● What you will do
Reproduce everything in the entries below from the line containing "pose: elev=51.0 azim=133.8" down to the line containing "Dot at: occluded", both of those lines included.

● Dataset extract
..............................

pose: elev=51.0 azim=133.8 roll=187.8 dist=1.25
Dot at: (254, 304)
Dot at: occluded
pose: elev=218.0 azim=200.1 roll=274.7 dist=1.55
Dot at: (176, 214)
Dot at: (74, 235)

..............................

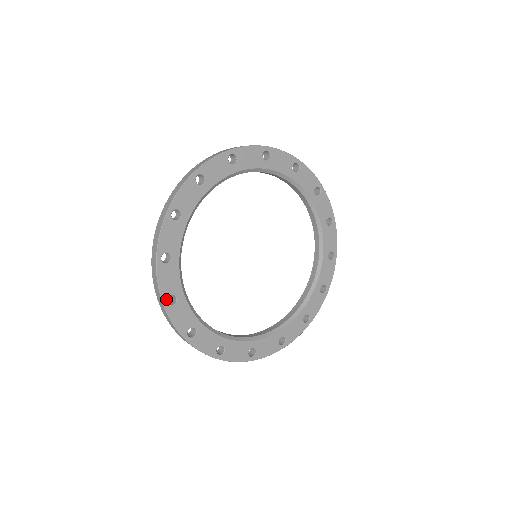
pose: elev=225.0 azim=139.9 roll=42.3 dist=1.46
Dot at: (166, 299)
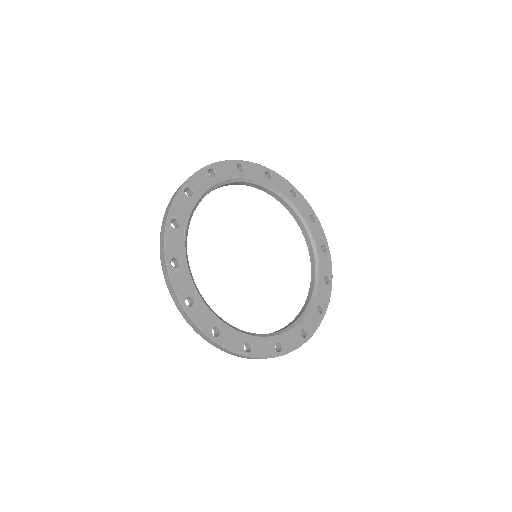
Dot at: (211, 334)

..............................

● Solution to the problem
pose: elev=51.0 azim=133.8 roll=187.8 dist=1.25
Dot at: (254, 304)
Dot at: occluded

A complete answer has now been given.